I called my friend, R, the next morning and asked her if she'd watch my kids while I went to the army base to go to the doctor. She said she'd come over with her daughter and she'd just drive all of us in my van. it was 80 degrees outside and I was in sweatpants and a jacket looking like death warmed over. Mastitis gives you flu like symptoms. My left breast was bright red and on fire. I had to wait an hour just to be seen and then after the doctor came in and determined it was mastitis (brilliant) gave me a prescription for antiobiotic and prepared to leave the room. In my mind I was yelling at him, "My husband comes in with a little leg infection and you admit him and keep him for fours days to lie around and rest, while I am in immense pain, feel like I've been hit by a truck and have a new baby and four other kids to take care of and you send me home with a bandaid and a get well wish!" But, I actually said, "Okay, thank you. Could I get some pain medication?"
R. drove us all home after stopping by the store for some cabbage leaves, the old wives remedy. But, my body was so hot the leaves wilted by about 5 minutes. I am not good with medication. If there is a side effect to be had, I will get it. So add throwing up to the list of ailments. All in all I was in bed for the next two weeks. I had to go back up to the doctor on that Thursday because the doctor wanted to make sure it wasn't an abcess. So I had to have a one inch incision in my left breast. It turns out that there was no abcess, but I had to have that incision packed with guaze til it healed. I think that was probably as painful as labor! I'm so thankful for my friend, L.. She came to my house twice a day for two weeks to change the dressing. She was a registered nurse. Otherwise I would've had to have changed it myself, yikes!, or had to go up to the army hospital twice a day. I'm also very thankful for R. She became my personal organizer. She scheduled people to come to the house to take care of the kids in shifts from breakfast to bedtime. It was literally Grand Central Station. I don't know what I would have done with out her or all the people that came to take care of us. It was really a great portrayal of the serving hearts of God's people.

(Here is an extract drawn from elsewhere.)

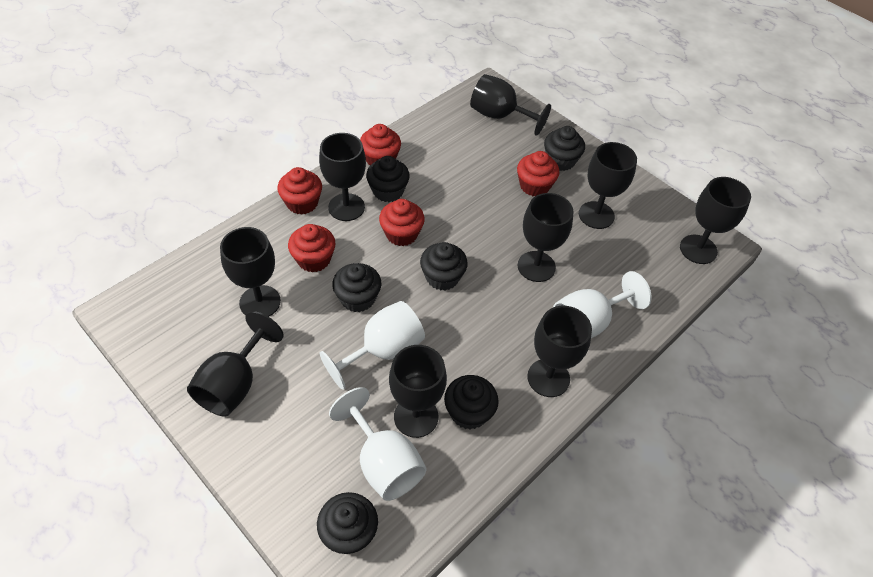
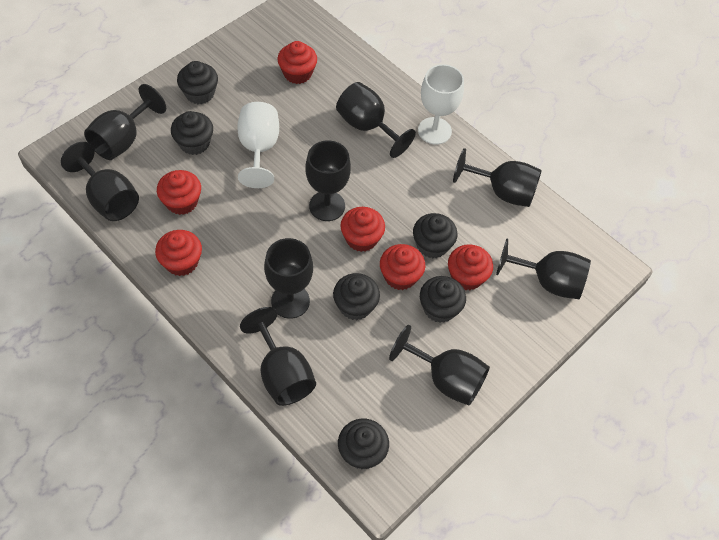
red cupcake: 5 -> 6
white goblet: 3 -> 2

They had done a culture of the incision and found out that there was antibiotic resistant staph. The typical protocol was to be placed on six weeks of IV antibiotics, but thankfully after upping my dose of oral antibiotics twice, I was on the mend. So since I was recovering the doctors decided to not give me the IV antiobiotics. By the third week, I could mostly stay out of bed all day and only had people coming by here and there to see if we needed something. You know you are feeling better when you are ready for people to get out of your house! But, I deparately needed them up until then!
The day after I found out that I wouldn't need the IV antibiotics, Tuesday, I noticed that Brooke was starting to get some red spots. It looked exactly like baby acne and she was at that age. I dismissed it the first two days and then on Thursday she was splotchy from head to toe. I just thought, Wow, this is bad baby acne. I was just in such a fog from the last six months of life. But that night I noticed she had a fever. One month old babies should not get fevers. The next morning, some dear friends were taking the older four kids to the zoo, so I called to bring her in to the doctor. I went to the army base and the doctor took one look at her and told me I needed to take her to the Children's ER at the county hospital. So, in a daze, I took her over to the Children's ER and the doctors weren't quite sure what to think. Everyone kept asking me what I'd eaten, like she'd had an allergic reaction to something. I had stopped nursing her two weeks earlier because of the incision and the pain medication. I knew it wasn't an allergic reaction. What was wrong with my child?
They admitted her and started all sorts of tests. They tried to draw blood, but because she was so small and splotchy red, they couldn't get a vain and forever they kept poking her and she kept screaming. Then they told me I'd have to leave the room, because they needed to do a spinal tap. I went into another room to wait, and called G (who took the kids to the zoo) to let her know what was going on. I just burst into tears. This was my limit. Thank goodness for G. She called the Red Cross so that they could send David back. She called me back to get the necessary paperwork from the doctor so that they could give him orders to come back and get him on a plane. They still didn't know what was wrong with Brooke, but went ahead and put her on IV antibiotics. I gave them the recent medical issues with David and myself, and they thought it could be the staph, and were afraid she could get septic. (That means the infection would get into her bloodstream.) Friday afternoon they wheeled us up to the peds unit. Thank goodness for some other friends who came and sat with me, and with Brooke while I went to eat. And thanks again to L. who came up to the hospital room twice to change the dressing on my incision! David was able to fly back for 10 days and he arrived Saturday evening. Someone went and picked him up and drove him to the hospital. By the time David had gotten there, Brooke was looking so much better. Apparently, the antibiotic resistant staph had gotten into her body through a little scratch on her head. They gave us a prescription for vancomycyn (sp?) and let us leave on Sunday afternoon. Praise God she was recovering. The staph easily could've killed her.
I fully recovered, Brooke fully recovered and things were less dramatic and eventful for the rest of the time until David returned the following September. And that series of events let us have David home for that additional ten days which we just savored because the whole time he was home before was so chaotic.